"Il diavolo non gioca a dadi" e "Lessico di Hiroshima"

Oggi 6 agosto alle 18 al Muse e alle 21 presso le Gallerie di Piedicastello un duplice appuntamento per ricordare il 70esimo dalla bomba atomica

[ Paolo Miorandi]

Settant’anni fa, il 6 agosto: una città in tempo di guerra, provata, indifesa, e una bomba che fa andare letteralmente a pezzi il mondo: case, alberi, ponti, oggetti, tutto viene disintegrato, fuso, ridotto in cenere.

Oggi, 6 agosto, alle 18, al Muse "Il diavolo non gioca a dadi": Massimiano Bucchi racconta la storia che va dal premio Nobel ad Einstein alla realizzazione della bomba. Il pianista, compositore (e conduttore radiofonico su Radio3) Arturo Stàlteri esegue al pianoforte brani legati al tema dell’atomica (Ultravox, Sting, OMD, Blondie) e altri di Battiato, Brian Eno e dello stesso Stàlteri. 

Alle 21, invece, presso le Gallerie di Piedicastello, Paolo Miorandi, psicoterapeuta e scrittore, presenta il suo Lessico di Hiroshima, recital dall'omonimo libro uscito per le edizioni Il Margine. Al pianoforte: Marco Dalpane.

La nostra intervista a Paolo Miorandi sul suo Lessico di Hiroshima: 

"Siamo ad Hiroshima, e “in questa situazione di profondo sconvolgimento - spiega - c’è un’immagine di grande suggestione: un medico, direttore di ospedale, che oltre a fare il medico e dare una mano alle persone che accorrevano, ai sopravvissuti, inizia a scrivere il suo diario, il celebre Diario di Hiroshima di Michihiko Hachiya. Quest’ immagine mi è sembrata perfetta per approfondire il senso dello scrivere, il significato profondo di questa attività umana. Ogni volta che il mondo va a pezzi, come ad Hiroshima ma anche a livello personale, c’è qualcuno, magari noi stessi, che prova a raccogliere le poche parole rimaste per tentare di dare forma nuova, significato al mondo.

Questa l’idea di Lessico di Hiroshima, raccogliere delle parole secondo un criterio personale, quasi tentare di ‘vedere’ in questa nuvola di polvere dopo l' esplosione. Le parole che ho scelto appartengono sia al linguaggio quotidiano - corpi, luce, fiume, malattia, cicatrici, macerie, radici – sia a concetti quali  futuro, colpa, immaginazione, danza, inferno. L’obiettivo è di ricostruire una cronaca attraverso le definizione del lessico per gettare uno sguardo su quanto accaduto. Una trentina le parole che ho individuato, tenute assieme da un sottotesto che all’inizio racconta quanto successo nelle prime ore, lo 'stupore' delle persone di fronte alla situazione.

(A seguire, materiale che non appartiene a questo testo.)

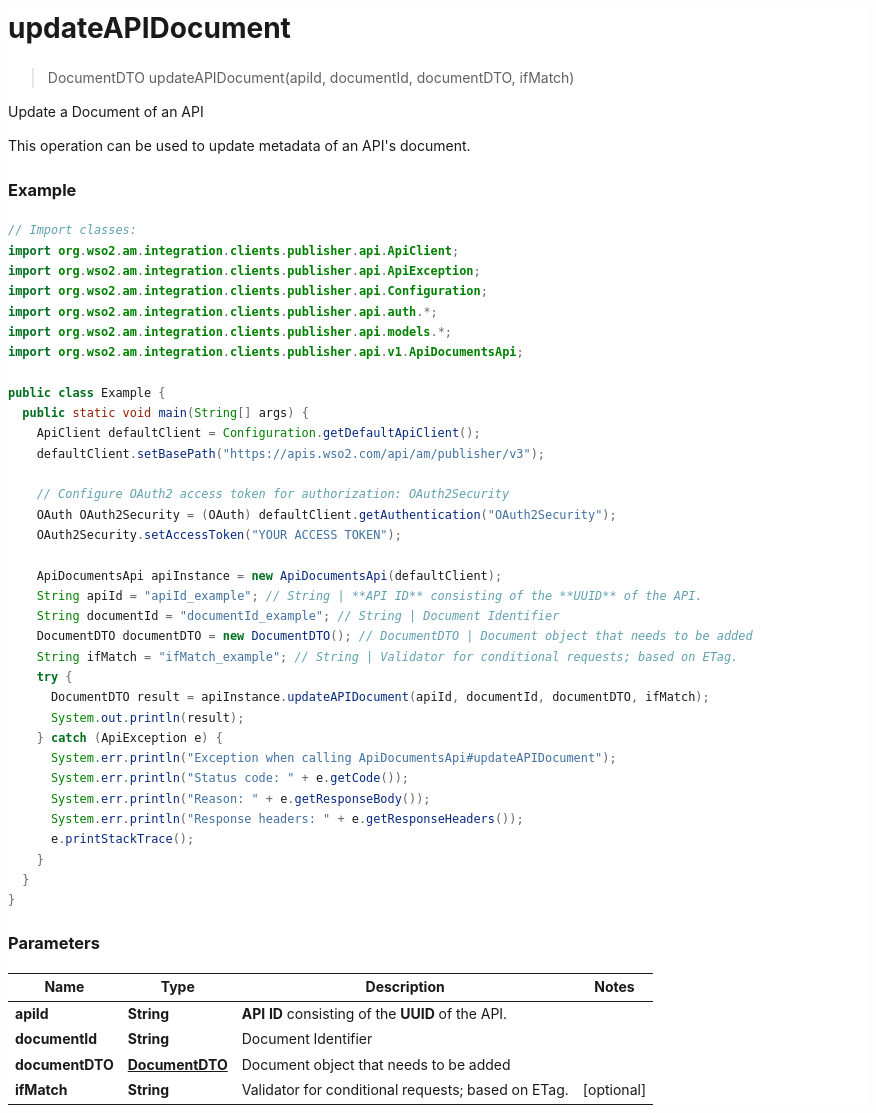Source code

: <a name="updateAPIDocument"></a>
# **updateAPIDocument**
> DocumentDTO updateAPIDocument(apiId, documentId, documentDTO, ifMatch)

Update a Document of an API

This operation can be used to update metadata of an API&#39;s document. 

### Example
```java
// Import classes:
import org.wso2.am.integration.clients.publisher.api.ApiClient;
import org.wso2.am.integration.clients.publisher.api.ApiException;
import org.wso2.am.integration.clients.publisher.api.Configuration;
import org.wso2.am.integration.clients.publisher.api.auth.*;
import org.wso2.am.integration.clients.publisher.api.models.*;
import org.wso2.am.integration.clients.publisher.api.v1.ApiDocumentsApi;

public class Example {
  public static void main(String[] args) {
    ApiClient defaultClient = Configuration.getDefaultApiClient();
    defaultClient.setBasePath("https://apis.wso2.com/api/am/publisher/v3");
    
    // Configure OAuth2 access token for authorization: OAuth2Security
    OAuth OAuth2Security = (OAuth) defaultClient.getAuthentication("OAuth2Security");
    OAuth2Security.setAccessToken("YOUR ACCESS TOKEN");

    ApiDocumentsApi apiInstance = new ApiDocumentsApi(defaultClient);
    String apiId = "apiId_example"; // String | **API ID** consisting of the **UUID** of the API. 
    String documentId = "documentId_example"; // String | Document Identifier 
    DocumentDTO documentDTO = new DocumentDTO(); // DocumentDTO | Document object that needs to be added
    String ifMatch = "ifMatch_example"; // String | Validator for conditional requests; based on ETag. 
    try {
      DocumentDTO result = apiInstance.updateAPIDocument(apiId, documentId, documentDTO, ifMatch);
      System.out.println(result);
    } catch (ApiException e) {
      System.err.println("Exception when calling ApiDocumentsApi#updateAPIDocument");
      System.err.println("Status code: " + e.getCode());
      System.err.println("Reason: " + e.getResponseBody());
      System.err.println("Response headers: " + e.getResponseHeaders());
      e.printStackTrace();
    }
  }
}
```

### Parameters

Name | Type | Description  | Notes
------------- | ------------- | ------------- | -------------
 **apiId** | **String**| **API ID** consisting of the **UUID** of the API.  |
 **documentId** | **String**| Document Identifier  |
 **documentDTO** | [**DocumentDTO**](DocumentDTO.md)| Document object that needs to be added |
 **ifMatch** | **String**| Validator for conditional requests; based on ETag.  | [optional]
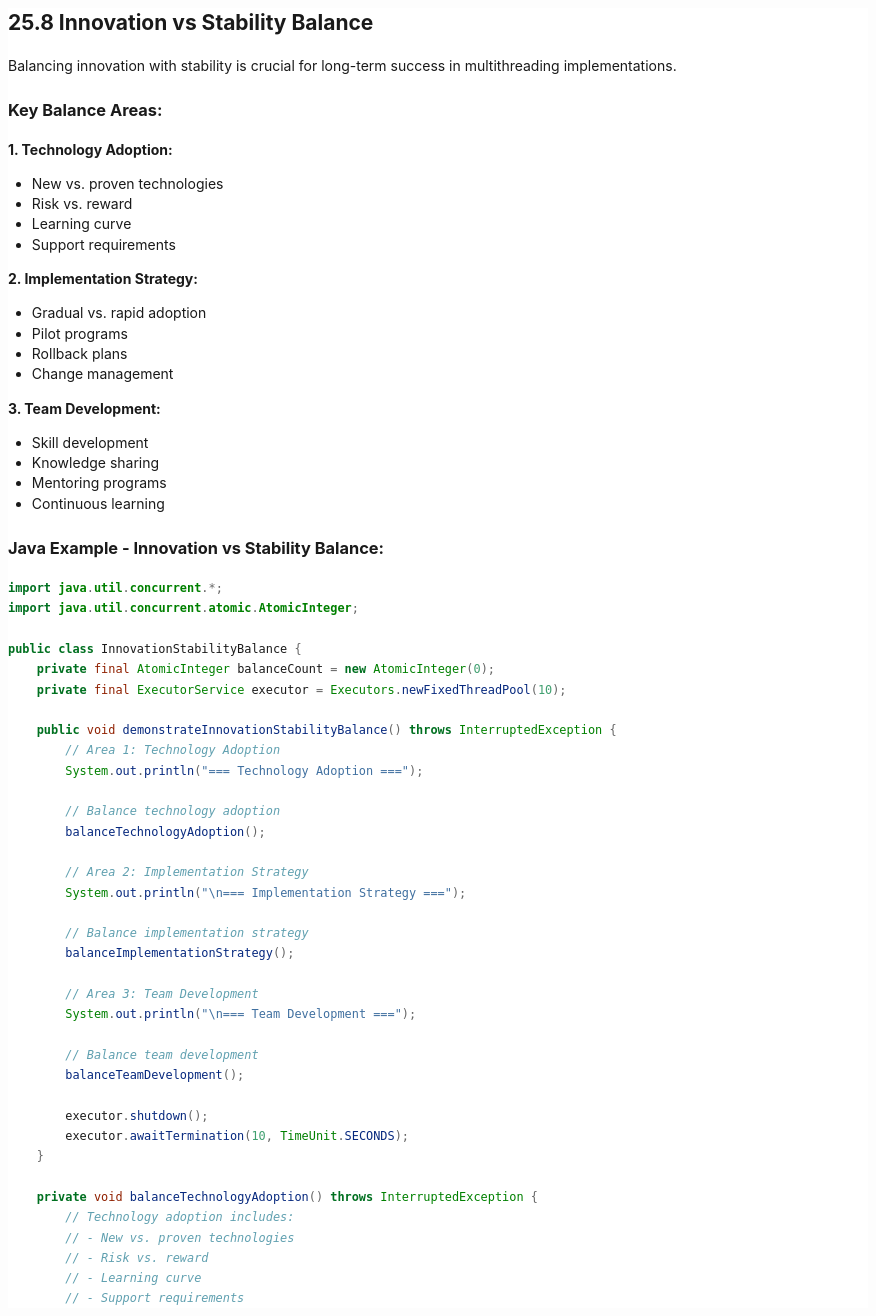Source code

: ## 25.8 Innovation vs Stability Balance

Balancing innovation with stability is crucial for long-term success in multithreading implementations.

### Key Balance Areas:

**1. Technology Adoption:**
- New vs. proven technologies
- Risk vs. reward
- Learning curve
- Support requirements

**2. Implementation Strategy:**
- Gradual vs. rapid adoption
- Pilot programs
- Rollback plans
- Change management

**3. Team Development:**
- Skill development
- Knowledge sharing
- Mentoring programs
- Continuous learning

### Java Example - Innovation vs Stability Balance:

```java
import java.util.concurrent.*;
import java.util.concurrent.atomic.AtomicInteger;

public class InnovationStabilityBalance {
    private final AtomicInteger balanceCount = new AtomicInteger(0);
    private final ExecutorService executor = Executors.newFixedThreadPool(10);
    
    public void demonstrateInnovationStabilityBalance() throws InterruptedException {
        // Area 1: Technology Adoption
        System.out.println("=== Technology Adoption ===");
        
        // Balance technology adoption
        balanceTechnologyAdoption();
        
        // Area 2: Implementation Strategy
        System.out.println("\n=== Implementation Strategy ===");
        
        // Balance implementation strategy
        balanceImplementationStrategy();
        
        // Area 3: Team Development
        System.out.println("\n=== Team Development ===");
        
        // Balance team development
        balanceTeamDevelopment();
        
        executor.shutdown();
        executor.awaitTermination(10, TimeUnit.SECONDS);
    }
    
    private void balanceTechnologyAdoption() throws InterruptedException {
        // Technology adoption includes:
        // - New vs. proven technologies
        // - Risk vs. reward
        // - Learning curve
        // - Support requirements
```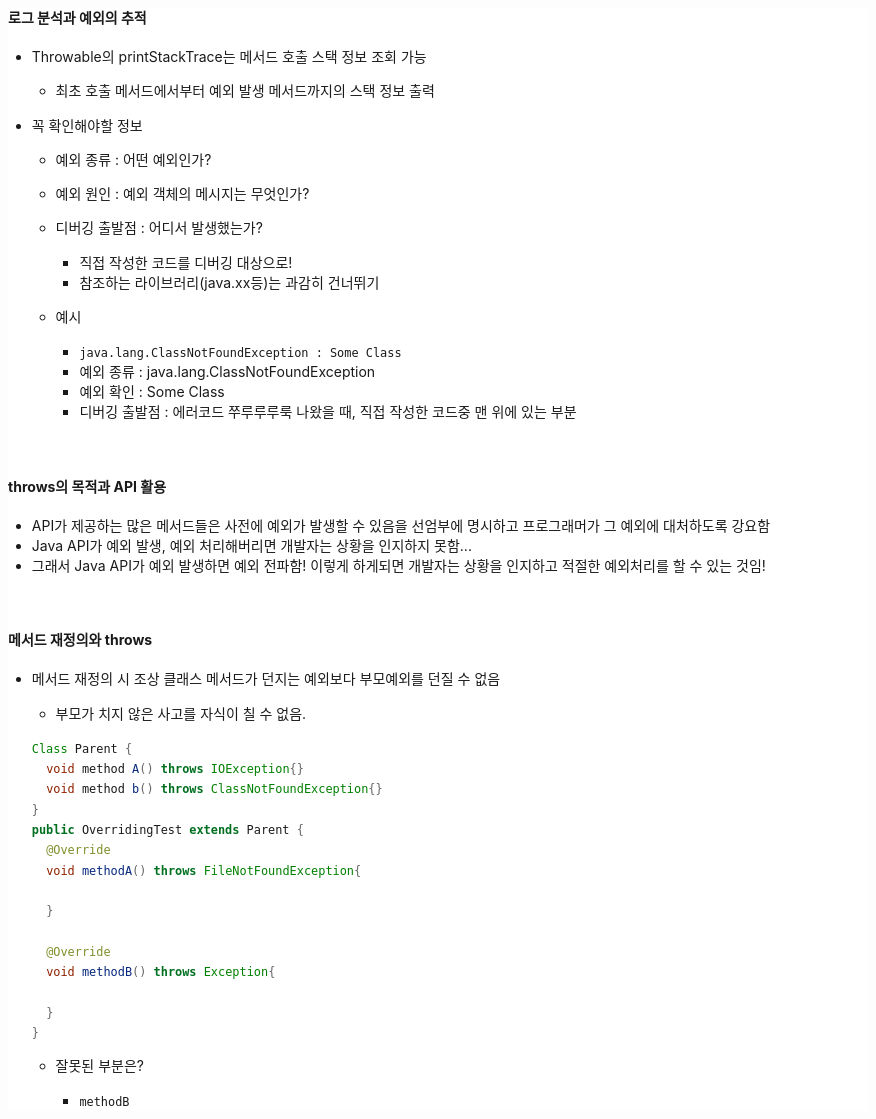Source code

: #### 로그 분석과 예외의 추적

* Throwable의 printStackTrace는 메서드 호출 스택 정보 조회 가능
  * 최초 호출 메서드에서부터 예외 발생 메서드까지의 스택 정보 출력

* 꼭 확인해야할 정보

  * 예외 종류 : 어떤 예외인가?
  * 예외 원인 : 예외 객체의 메시지는 무엇인가?
  * 디버깅 출발점 : 어디서 발생했는가?
    * 직접 작성한 코드를 디버깅 대상으로!
    * 참조하는 라이브러리(java.xx등)는 과감히 건너뛰기

  * 예시
    * `java.lang.ClassNotFoundException : Some Class`
    * 예외 종류 : java.lang.ClassNotFoundException 
    * 예외 확인 : Some Class
    * 디버깅 출발점 : 에러코드 쭈루루루룩 나왔을 때, 직접 작성한 코드중 맨 위에 있는 부분

<br>

#### throws의 목적과 API 활용

* API가 제공하는 많은 메서드들은 사전에 예외가 발생할 수 있음을 선엄부에 명시하고 프로그래머가 그 예외에 대처하도록 강요함
* Java API가 예외 발생, 예외 처리해버리면 개발자는 상황을 인지하지 못함...
* 그래서 Java API가 예외 발생하면 예외 전파함! 이렇게 하게되면 개발자는 상황을 인지하고 적절한 예외처리를 할 수 있는 것임!

<br>

#### 메서드 재정의와 throws

* 메서드 재정의 시 조상 클래스 메서드가 던지는 예외보다 부모예외를 던질 수 없음

  * 부모가 치지 않은 사고를 자식이 칠 수 없음.

  ```java
  Class Parent {
  	void method A() throws IOException{}
  	void method b() throws ClassNotFoundException{}
  }
  public OverridingTest extends Parent {
  	@Override
  	void methodA() throws FileNotFoundException{
  	
  	}
  	
  	@Override
  	void methodB() throws Exception{
  	
  	}
  }
  ```

  * 잘못된 부분은?

    * `methodB`
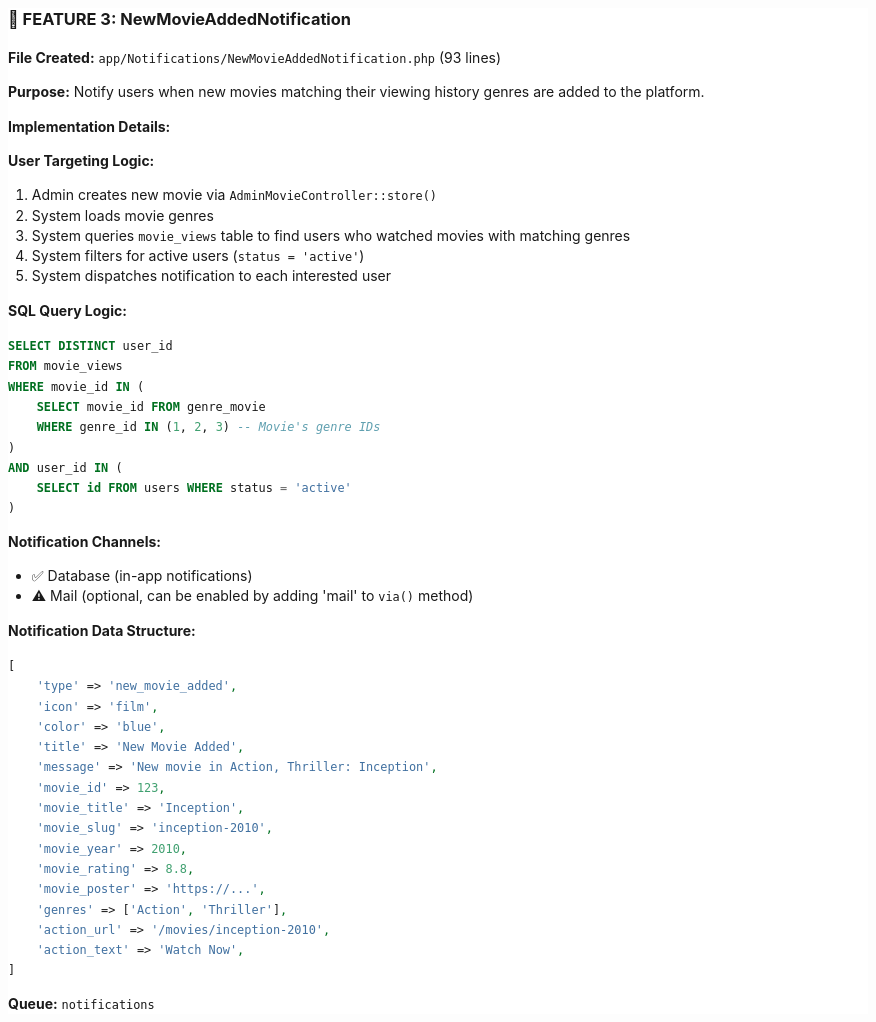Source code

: 
### **🚀 FEATURE 3: NewMovieAddedNotification**

**File Created:** `app/Notifications/NewMovieAddedNotification.php` (93 lines)

**Purpose:** Notify users when new movies matching their viewing history genres are added to the platform.

**Implementation Details:**

**User Targeting Logic:**
1. Admin creates new movie via `AdminMovieController::store()`
2. System loads movie genres
3. System queries `movie_views` table to find users who watched movies with matching genres
4. System filters for active users (`status = 'active'`)
5. System dispatches notification to each interested user

**SQL Query Logic:**
```sql
SELECT DISTINCT user_id
FROM movie_views
WHERE movie_id IN (
    SELECT movie_id FROM genre_movie
    WHERE genre_id IN (1, 2, 3) -- Movie's genre IDs
)
AND user_id IN (
    SELECT id FROM users WHERE status = 'active'
)
```

**Notification Channels:**
- ✅ Database (in-app notifications)
- ⚠️ Mail (optional, can be enabled by adding 'mail' to `via()` method)

**Notification Data Structure:**
```php
[
    'type' => 'new_movie_added',
    'icon' => 'film',
    'color' => 'blue',
    'title' => 'New Movie Added',
    'message' => 'New movie in Action, Thriller: Inception',
    'movie_id' => 123,
    'movie_title' => 'Inception',
    'movie_slug' => 'inception-2010',
    'movie_year' => 2010,
    'movie_rating' => 8.8,
    'movie_poster' => 'https://...',
    'genres' => ['Action', 'Thriller'],
    'action_url' => '/movies/inception-2010',
    'action_text' => 'Watch Now',
]
```

**Queue:** `notifications`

Per descriverla non avevano parole, hanno dovuto inventare una parola nuova: ‘Pikadon’, ‘pika’, il lampo, la luce accecante; ‘don’, lo scoppio, il rumore.

Nel diario il medico racconta molte cose che succedevano in ospedale, ma soprattutto ha perpetuato la metafora poetica antica di narrare una storia di sopravvivenza, non tanto dei corpi e forse neppure di anime, ma della capacita di costruire dei segni, di dare significato alle cose.

Ho parlato di questo lavoro con Roberto Conz, musicista, che prendendo spunto dal testo ha composto la partitura per pianoforte per questo evento. Anche la musica cerca di restituire l’immagine, vi è cioè l'idea di una tessitura sonora frantumata, sempre sull'orlo della dissonanza, da cui ogni tanto nascono sperduti accenni di melodie, dai quali a volte emerge una danza o una preghiera.” – conclude Miorandi.

Una nota: nel volume, le parole scelte sono accompagnate dalle calligrafie degli ideogrammi giapponesi.